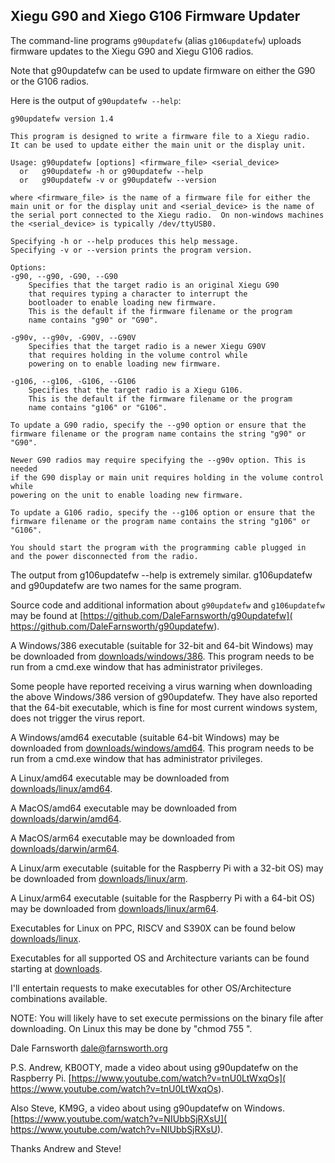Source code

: ## Xiegu G90 and Xiego G106 Firmware Updater

The command-line programs `g90updatefw` (alias `g106updatefw`) uploads
firmware updates to the Xiegu G90 and Xiegu G106 radios.

Note that g90updatefw can be used to update firmware on either
the G90 or the G106 radios.

Here is the output of `g90updatefw --help`:

    g90updatefw version 1.4

    This program is designed to write a firmware file to a Xiegu radio.
    It can be used to update either the main unit or the display unit.

	Usage: g90updatefw [options] <firmware_file> <serial_device>
	  or   g90updatefw -h or g90updatefw --help
	  or   g90updatefw -v or g90updatefw --version

    where <firmware_file> is the name of a firmware file for either the
    main unit or for the display unit and <serial_device> is the name of
    the serial port connected to the Xiegu radio.  On non-windows machines
    the <serial_device> is typically /dev/ttyUSB0.

    Specifying -h or --help produces this help message.
    Specifying -v or --version prints the program version.

    Options:
	-g90, --g90, -G90, --G90
	    Specifies that the target radio is an original Xiegu G90
	    that requires typing a character to interrupt the
	    bootloader to enable loading new firmware.
	    This is the default if the firmware filename or the program
	    name contains "g90" or "G90".

	-g90v, --g90v, -G90V, --G90V
	    Specifies that the target radio is a newer Xiegu G90V
	    that requires holding in the volume control while
	    powering on to enable loading new firmware.

	-g106, --g106, -G106, --G106
	    Specifies that the target radio is a Xiegu G106.
	    This is the default if the firmware filename or the program
	    name contains "g106" or "G106".

    To update a G90 radio, specify the --g90 option or ensure that the
    firmware filename or the program name contains the string "g90" or "G90".

    Newer G90 radios may require specifying the --g90v option. This is needed
    if the G90 display or main unit requires holding in the volume control while
    powering on the unit to enable loading new firmware.

    To update a G106 radio, specify the --g106 option or ensure that the
    firmware filename or the program name contains the string "g106" or "G106".

    You should start the program with the programming cable plugged in
    and the power disconnected from the radio.

The output from g106updatefw --help is extremely similar.
g106updatefw and g90updatefw are two names for the same program.

Source code and additional information about `g90updatefw` and `g106updatefw` may be found at
[https://github.com/DaleFarnsworth/g90updatefw](
https://github.com/DaleFarnsworth/g90updatefw).

A Windows/386 executable (suitable for 32-bit and 64-bit Windows) may be downloaded
from [downloads/windows/386](
downloads/windows/386).
This program needs to be run from a cmd.exe window that has administrator privileges.

Some people have reported receiving a virus warning when downloading the above Windows/386
version of g90updatefw.  They have also reported that the 64-bit executable, which is
fine for most current windows system, does not trigger the virus report.

A Windows/amd64 executable (suitable 64-bit Windows) may be downloaded
from [downloads/windows/amd64](
downloads/windows/amd64).
This program needs to be run from a cmd.exe window that has administrator privileges.

A Linux/amd64 executable may be downloaded from
[downloads/linux/amd64](
downloads/linux/amd64).

A MacOS/amd64 executable may be downloaded from
[downloads/darwin/amd64](
downloads/darwin/amd64).

A MacOS/arm64 executable may be downloaded from
[downloads/darwin/arm64](
downloads/darwin/arm64).

A Linux/arm executable (suitable for the Raspberry Pi with a 32-bit OS) may be downloaded from
[downloads/linux/arm](
downloads/linux/arm).

A Linux/arm64 executable (suitable for the Raspberry Pi with a 64-bit OS) may be downloaded from
[downloads/linux/arm64](
downloads/linux/arm64).

Executables for Linux on PPC, RISCV and S390X can be found below
[downloads/linux](
downloads/linux).

Executables for all supported OS and Architecture variants can be found starting at 
[downloads](
downloads).

I'll entertain requests to make executables for other OS/Architecture
combinations available.

NOTE: You will likely have to set execute permissions on the binary file after
downloading.  On Linux this may be done by "chmod 755 <filename>".

Dale Farnsworth dale@farnsworth.org

P.S. Andrew, KB0OTY, made a video about using g90updatefw on the Raspberry Pi.
[https://www.youtube.com/watch?v=tnU0LtWxqOs](
https://www.youtube.com/watch?v=tnU0LtWxqOs).

Also Steve, KM9G, a video about using g90updatefw on Windows.
[https://www.youtube.com/watch?v=NIUbbSjRXsU](
https://www.youtube.com/watch?v=NIUbbSjRXsU).

Thanks Andrew and Steve!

■ ■ ■ ■ ■ ■ ■

### WHAT IS REQUIRED
If the word "reported" appears in a line above, copy that line.

### REPLY TO THE TASK
Some people have reported receiving a virus warning when downloading the above Windows/386
version of g90updatefw.  They have also reported that the 64-bit executable, which is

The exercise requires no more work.